▶ [Task a]: In the rows below, copy out the lines verbatim, starting at the first line of the rows and ending at the line that contains "верхние часто имеют лучший в". Leave out the picture markers.

Wanted for Canberra: a different kind of independent Senator

Many years ago, in that great age when long lunches were a feature of a lobbyist's life, I was grumbling about yet another outbreak of Canberra bashing as a government set out to reduce spending. The national capital, I suggested, needed some political clout yet that was impossible with an electoral system that enabled both Labor and the Coalition to take it for granted. The House of Representative seats were as good as certain Labor wins and with two Senators to be elected, the odds strongly favoured a one all split among the big two.
With minds well stimulated, my lunching companions began considering the problem and one of them, a very senior public servant, came up with an innovative idea that secured general agreement as being a potential solution. What the Canberra Senate race needed was a candidate in the tradition of the independent and impartial public servant who would have only one policy: to support policies that benefited the Australian Capital Territory and oppose any that hurt it.
This Senator would be an unashamed political blackmailer. In return for pro-Canberra policies by a government there would be support for all legislation. Anti-Canberra policies would automatically result in votes against all government legislation.

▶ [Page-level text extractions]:

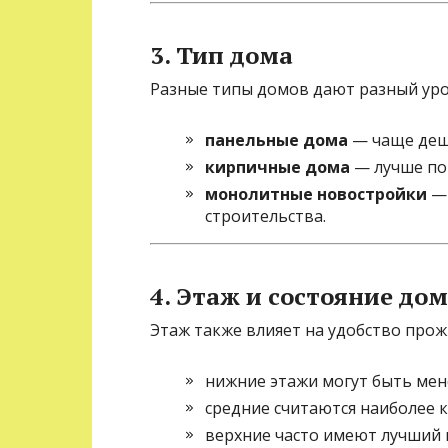
3. Тип дома
Разные типы домов дают разный ур
панельные дома
— чаще деше
кирпичные дома
— лучше по
монолитные новостройки
— 
строительства.
4. Этаж и состояние до
Этаж также влияет на удобство прож
нижние этажи могут быть мен
средние считаются наиболее
верхние часто имеют лучший в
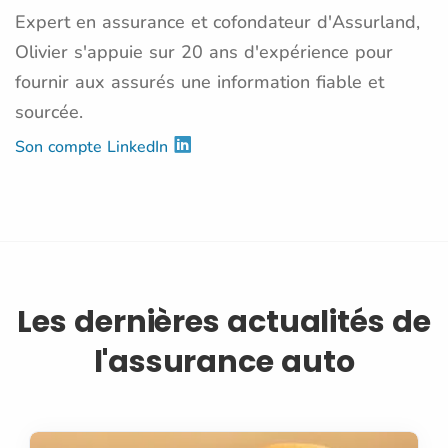
Expert en assurance et cofondateur d'Assurland,
Olivier s'appuie sur 20 ans d'expérience pour
fournir aux assurés une information fiable et
sourcée.
Son compte LinkedIn
Les dernières actualités de
l'assurance auto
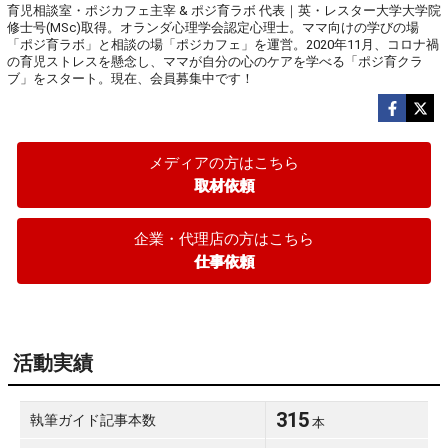
育児相談室・ポジカフェ主宰 & ポジ育ラボ 代表｜英・レスター大学大学院
修士号(MSc)取得。オランダ心理学会認定心理士。ママ向けの学びの場
「ポジ育ラボ」と相談の場「ポジカフェ」を運営。2020年11月、コロナ禍
の育児ストレスを懸念し、ママが自分の心のケアを学べる「ポジ育クラ
ブ」をスタート。現在、会員募集中です！
メディアの方はこちら
取材依頼
企業・代理店の方はこちら
仕事依頼
活動実績
315
執筆ガイド記事本数
本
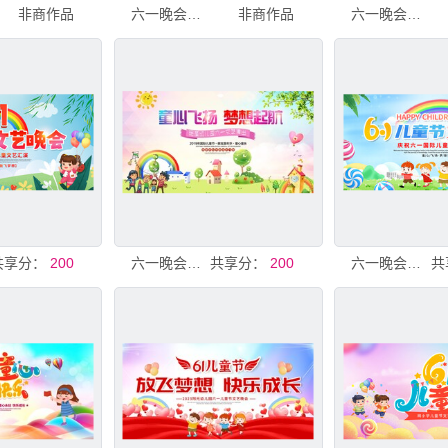
非商作品
六一晚会背景
非商作品
六一晚会背景
共享分：
200
六一晚会背景
共享分：
200
六一晚会背景
共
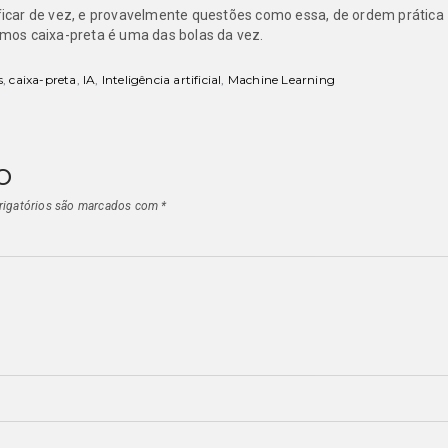
a ficar de vez, e provavelmente questões como essa, de ordem prática
itmos caixa-preta é uma das bolas da vez.
s
,
caixa-preta
,
IA
,
Inteligência artificial
,
Machine Learning
o
igatórios são marcados com
*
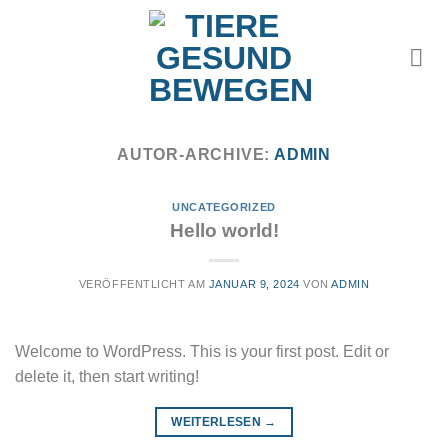
Zum
Inhalt
springen
AUTOR-ARCHIVE:
ADMIN
UNCATEGORIZED
Hello world!
VERÖFFENTLICHT AM
JANUAR 9, 2024
VON
ADMIN
Welcome to WordPress. This is your first post. Edit or
delete it, then start writing!
WEITERLESEN
→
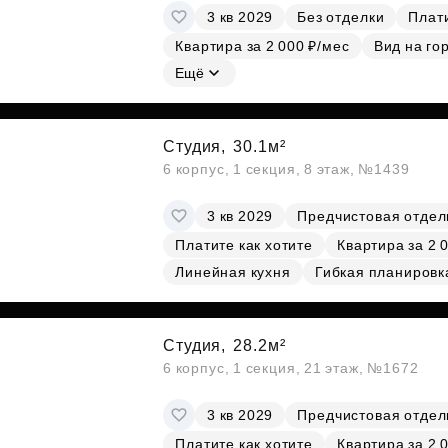
3 кв 2029
Без отделки
Плати
Квартира за 2 000 ₽/мес
Вид на го
Ещё
Студия,
30.1м²
6 корпус, 1 секция, 8 этаж, №1439
3 кв 2029
Предчистовая отдел
Платите как хотите
Квартира за 2 
Линейная кухня
Гибкая планировк
Студия,
28.2м²
6 корпус, 1 секция, 21 этаж, №1672
3 кв 2029
Предчистовая отдел
Платите как хотите
Квартира за 2 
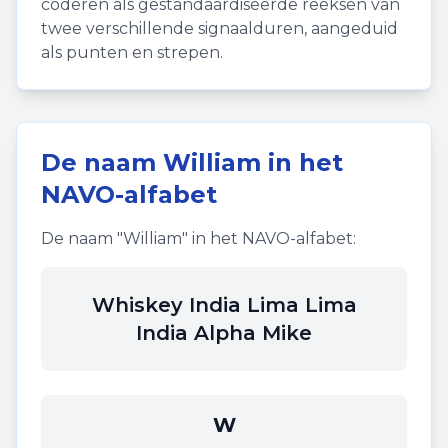
coderen als gestandaardiseerde reeksen van
twee verschillende signaalduren, aangeduid
als punten en strepen.
De naam
William
in het
NAVO-alfabet
De naam "
William
" in het NAVO-alfabet:
Whiskey India Lima Lima
India Alpha Mike
W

▶ [Task b]: Write what comes next in the piece on an independent Senate candidate for Canberra, picking up after its final sentence.

▶ [Written reply a]:
3. Тип дома
Разные типы домов дают разный ур
панельные дома
— чаще деше
кирпичные дома
— лучше по
монолитные новостройки
— 
строительства.
4. Этаж и состояние до
Этаж также влияет на удобство прож
нижние этажи могут быть мен
средние считаются наиболее
верхние часто имеют лучший в

▶ [Written reply b]:
As is the way with long and liquid lunches no action was taken. It was only a report by Noel Towell in The Canberra Times this morning that brought it back into my mind.

From Barton to Bangalore: offshore APS comes closer

The Australian Public Service (APS) is now openly canvassing sending some of its work to private sector players operating offshore, most likely India, according to tech industry reports.
Finance Department officials told private sector representatives last month that the department was prepared to follow the NSW government's lead and send work to India, as part of its ongoing drive to revive the "shared services" model of backroom operations.
Finance has been canvassing private players for advice on stepping up the shared services model being pushed under the Coalition government's "contestability agenda". ...
Momentum for APS work to be undertaken in Asia has been growing for years. The ATO was in talks in 2014 with a giant multinational contractor about taking ATO work to the Philippines, and Health Department work has been going to India for several years.
iTnews reported on the minutes of the recent briefing, which confirmed that Finance was looking to take the idea of offshore shared services to the next level.
"Interested in gathering the information required to determine whether allowing any functions to be performed offshore would be beneficial, and understanding what the benefits (and associated risks) of this approach might be," the briefing notes say.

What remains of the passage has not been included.